Setiap malam, penampil pertama selalu dibuka kelompok pemusik Gamelan anak-anak. Yang sempat saya saksikan Adkar Java Musik (Yogyakarta) dan dari Gamelan Bocah (Yogyakarta). Untuk malam pertama saya nggak tau kelompok mana. Jelas donk yee kenapa?

Musiknya ceria dan riang. Khas anak-anak. Ditimpali gojegan-gojegan polos ala anak-anak. Lucu gitu ngeliatnya. Oh ya.... salah satu pemusik dari Gamelan Bocah konon merupakan cucu salah satu pelawak terkenal Indonesia. Saya lupa siapa. Bukaann! Bukaan cucunya Sule atau Andre Taulani. Pokoknya bukan! Dan kayaknya bakat kakeknya nurun tuh. Kocak abis daaan.... banci panggung! HAHAHA 
 
Adkar Java Musik

Gamelan Bocah

Penampil kedua dari Alex Dea and Friends. Waktu dia bilang Friends, kata "s" dia akhir kata Friend itu betul-betul bermakna jamak. Karna Friendsnya ada sekitar 60 orang. Ajegileee! Penuh deh tu panggung. HAHAHA.

Mengambil tema "Everyone, Everywhere and Everytime"
Musiknya cuma terdiri dari 8 ketukan dan di akhir ketukan ditutup bunyi gong besar. Meski begitu si Alex Dea n Friends membuatnya tetap terdengar harmonis dan asik. Yaaa musiknya cuma gitu-gitu doank sebenernya. Tang Ting Tung Tang Ting Tung Tang Ting GOONG!  Tang Ting Tung Tang Ting Tung Tang Ting GOONG! Gituuu terus sampe akhir. Alex Dea nya memang bilang sih, musik mereka merupakan jenis musik sederhana dalam irama Gamelan. Tapi tetap punya inti dan makna.

Apa?

Ya itu tadi.... Everyone artiya tiap orang bisa memainkkannya. Gamelan bisa dimainkan siapa aja. Terbukti di kelompok ini terdiri dari anak-anak sampe yang aki-aki, laki-laki maupun perempuan.

Sementara konsep Everywhere ditunjukkan dengan beberapa orang asing yang tergabung. Ada yang dari U.S.A, Taiwan, Jepang, Jawa, Indonesia. Oh iya... Alex Dea sendiri saya tebak merupakan Japanesse. Kelompok ini sudah Indent untuk tampil di Festival Gamelan sejak setahun yang lalu. Niat bener yaa?

Kemudian Everytime itu.... saya lupa. Sepertinya karena konsep iramanya sederhana jadinya kapanpun cocok untuk dimainkan. Kayaknya loh yaa.....

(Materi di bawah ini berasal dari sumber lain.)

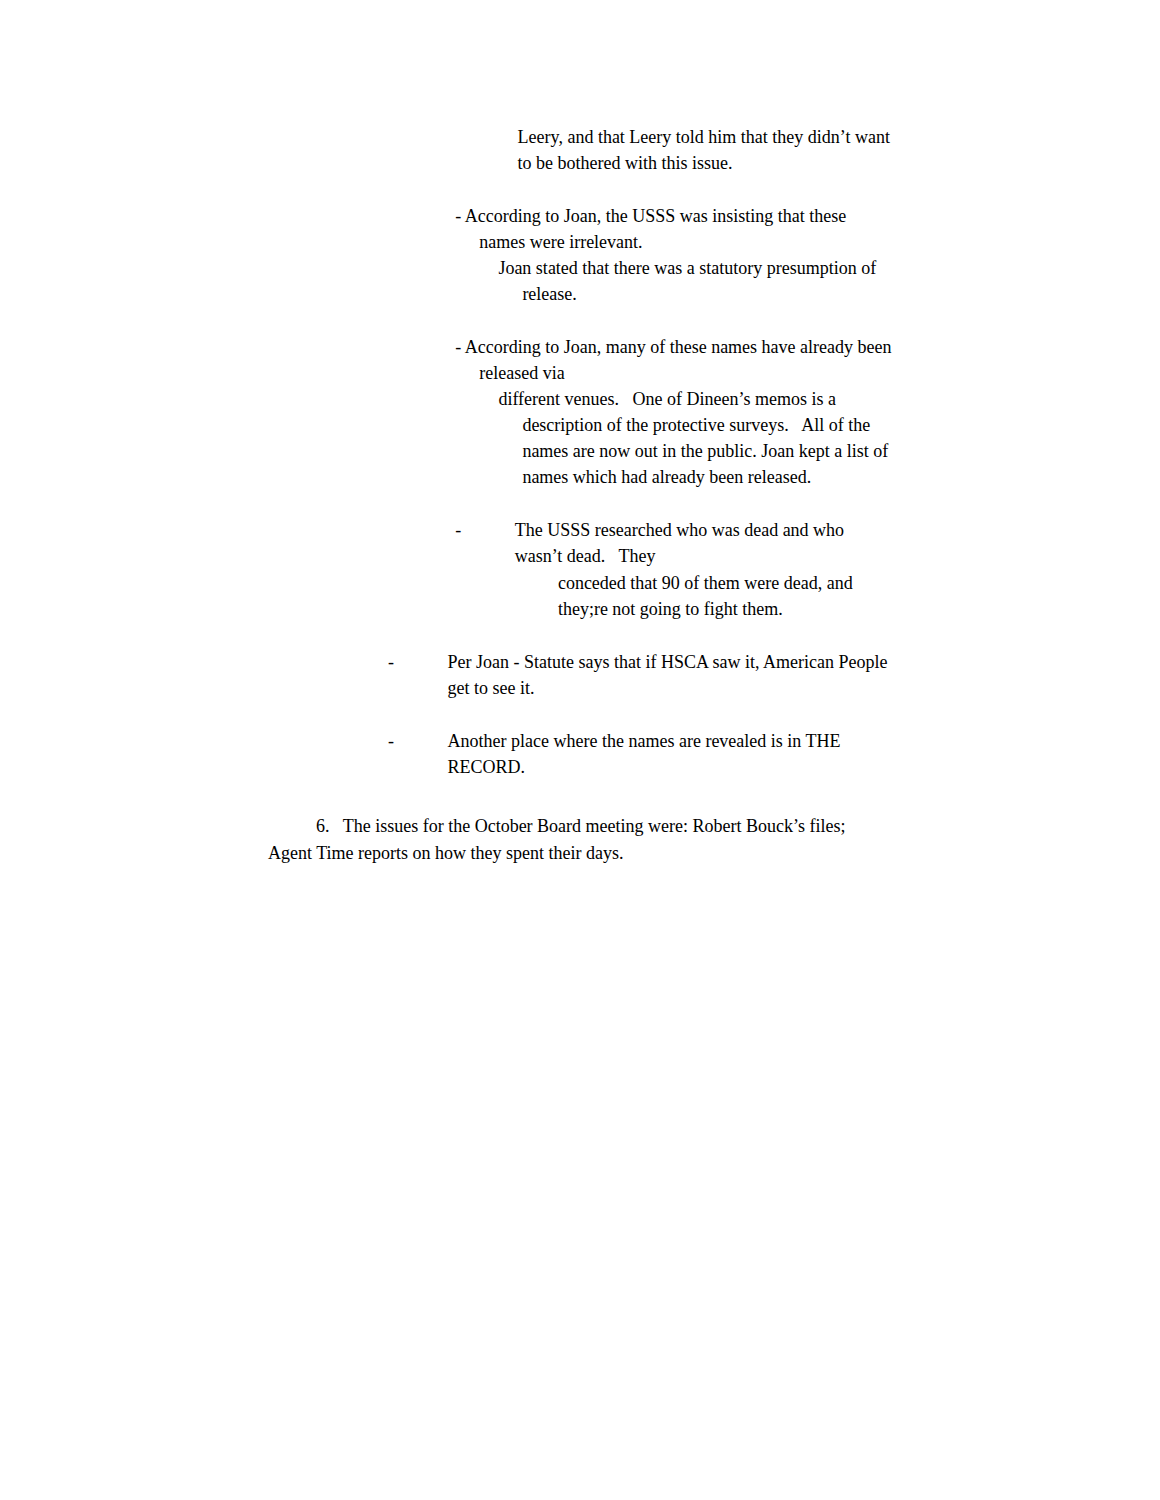Leery, and that Leery told him that they didn’t want to be bothered with this issue.
- According to Joan, the USSS was insisting that these names were irrelevant. Joan stated that there was a statutory presumption of release.
- According to Joan, many of these names have already been released via different venues. One of Dineen’s memos is a description of the protective surveys. All of the names are now out in the public. Joan kept a list of names which had already been released.
- The USSS researched who was dead and who wasn’t dead. They conceded that 90 of them were dead, and they;re not going to fight them.
- Per Joan - Statute says that if HSCA saw it, American People get to see it.
- Another place where the names are revealed is in THE RECORD.
6. The issues for the October Board meeting were: Robert Bouck’s files; Agent Time reports on how they spent their days.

Alex Dea jadi semacam Instruktur atau Konduktor di depan. Dia yang ngasih instruksi ke pemusik-pemusik lainnya. Intinya harmonisasi ke enampuluh orang ini dalam menyesuaikan ketukan-ketukannya keren abislah!

Alex Dea dan 60 Friends-nya

Penampil selanjutnya masih orang asing. Rene Lysloff  dari USA, dibantu mbak Putri dan mas Ari. Dua orang terakhir Indonesia. Mister Rene ini dosen di Universitas apaa gitu dan punya keahlian memainkan gendang Banyumas. Tapi kali ini dia cuma duduk-duduk sambil mainin laptop, gak main gendang. Semacam mix and match kan bunyi gamelan dengan bunyi-bunyi lain. Dibagi tiga sesi. Lagu alam, sosial, sama lupaa satunya apa. hehehe 

Nah pas sesi lagu alam mulai, bau dupa mulai kecium. Untuk menambah efek dramatisasi suasana alamnya. Dan emang dapet banget, Berasa ada di alam.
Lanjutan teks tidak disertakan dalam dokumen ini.